Not in terms of acquiring IP. We did make one acqui-hire of a small group out of Iceland that is now building part of our system with the larger R&D team, but that was just a small one.

Could you see the company making acquisitions in the future? And if so, what would you be looking for?

That’s a really interesting question. I think for an acquisition to make sense, a lot of stars need to align. The first one is cultural. We want a company that fits our values and principles and operates in a similar way such that there will be a good cultural fit. The second is technology, and as I said, so far, it’s been hard for us to find outside technology that we can just bolt into our system because our architecture is so different. But perhaps, as we veer into areas of security for AI that are a little bit higher up the stack, maybe something like that could make sense. And then, of course, the third one needs to be price. And so far, we haven’t found a company that fits all of those criteria. But as we grow and as we generate a lot more cash, that could make sense in the future.
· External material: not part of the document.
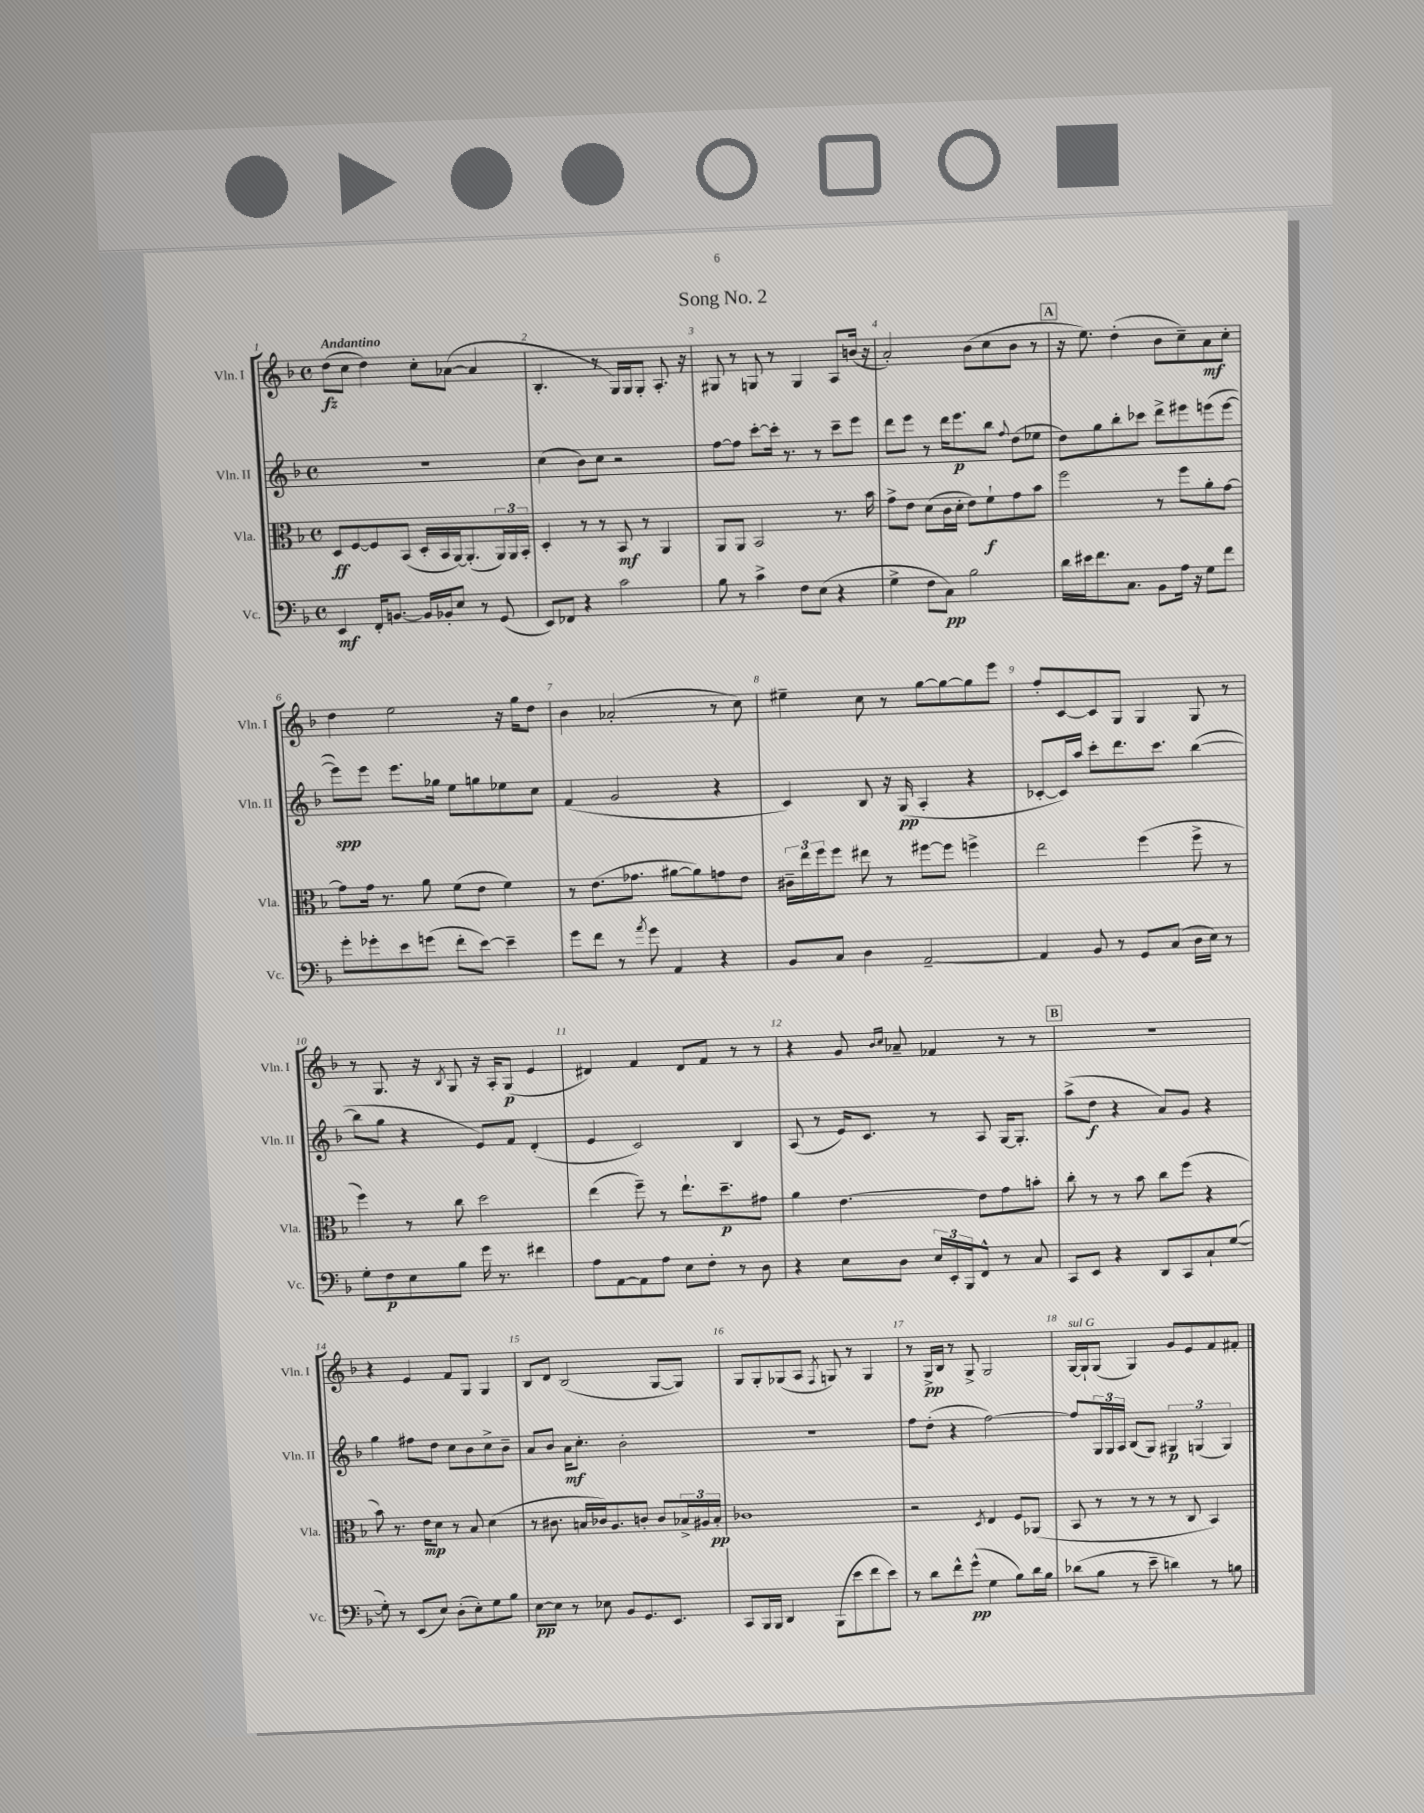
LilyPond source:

Now I can see all the AI security companies’ bosses calling their marketing people and asking, ‘What do we need to do to get Renen Hallak’s attention?’ So last question, what are your strategic priorities for the rest of 2026?

We want to keep growing. We’ve gotten used to tripling every year. We hope to at least triple again this year. The demand is there. Everybody is realizing that AI requires this new architecture that we’ve built, and so we’re getting pulled into a lot of very interesting projects, and our customer base is growing fast and growing with us very quickly. We started by focusing on the most data-intensive organizations on the planet a few years back, and as we progress, we want to expand into other parts of the market. We do that through partnerships. We’re now partnering with the big clouds, the hyperscalers, for them to offer our services and who are now growing very quickly in the enterprise as enterprises adopt AI into production. And so those are some of the things that we’re focused on. At the same time, we’re growing geographically. We’re adding new countries that we weren’t in before. We’re growing up the stack in the sense that we’re adding more services to our platform that we didn’t have before. And all of those are growth factors and trajectories that we hope will materialize in 2026.